Tuesday, November 10, 2009

The Mother gene

What is it with your ill child that makes you completely wake up and be at full, willing attention at 3am?

I was hot anyway. And awake. So why not put my insomnia to good use and go tend to a poorly little poppet who seems to have caught a vomiting bug overnight. She's asleep now. I'm not. And you know what, I don't care in the slightest!

If the LGBB was arking up, playing the fool, acting silly or (my pet peeve) whinging over something or other, I would have far less patience for being up and 'on' at this time of the morning.

But there's something about that call out, Nightingale style (sans the oil lamp and groovy nurse's kit-out), that really calls me to service. I feel so incredibly useful. Mind you, I'd prefer not to be beckoned in this way too often. But there is something very gratifying for me, nurturing perhaps a part of myself, in knowing I am offering my ill or frightened child some comfort, enough to allow her to fall back to sleep. I know what to do for her. Get a bucket, a little scented antiseptic in the water at the bottom, a cold flannel, tissues, spare night gowns and Homoeopathic remedy (for puking - oh totally, yeah, there's one for that!) on hand, along with rhythmic soft strokes of her forehead, and I am well equipped to give her all I know how.

I feel far more put to good use in this manner, compared to those days and nights spent alongside my other gorgeous girl. In the NICU, there is no way to really comfort like this. So new to it all, anyway, and in an alien environment, none of which is familiar to your sense of instinctive mothering, there is little that can be done. And even less which is allowed, depending on the hospital and the 'trends' of the day. During our stint with Ellanor, in January/February 2004, there was a distinct change in instruction for us: it went from quite blasé, even encouraging, views on parental-infant touch to something far less friendly. The day I was told by a Registrar that my touching my own baby was harming her progress was the day something broke inside me just a little bit more. We fought and won that battle, adamant that there couldn't possibly be so much harm done in cooing gently through a tiny plastic porthole to our dear one while we gingerly held a pinky finger so she could curl her fist around it, that it demanded a finite rule.

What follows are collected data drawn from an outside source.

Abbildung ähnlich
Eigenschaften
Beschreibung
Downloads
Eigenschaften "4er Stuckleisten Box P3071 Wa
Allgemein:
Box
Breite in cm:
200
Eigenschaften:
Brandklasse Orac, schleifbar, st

Don't get me wrong, I know I'm not "making up" for lost nurturing with Ella. My girls are completely different and, therefore, so too is my relationship with both of them. I would never ever dishonour Lolly's place in the world and in my life, our family, by overlaying my nurture or mothering of her with anything that I felt I missed out on with her big sister.

I do often wonder what the nights would be like if I had two wee sickies to dart between. Or if they tag teamed and got ill on alternating nights to stagger the overnight loss of sleep for me. Would I be nearly as tolerant of all this if I hadn't already lost Ella (and so many other bubbas who never made it)? I'll never know.

It remains yet one more extremely handy gift she has left me.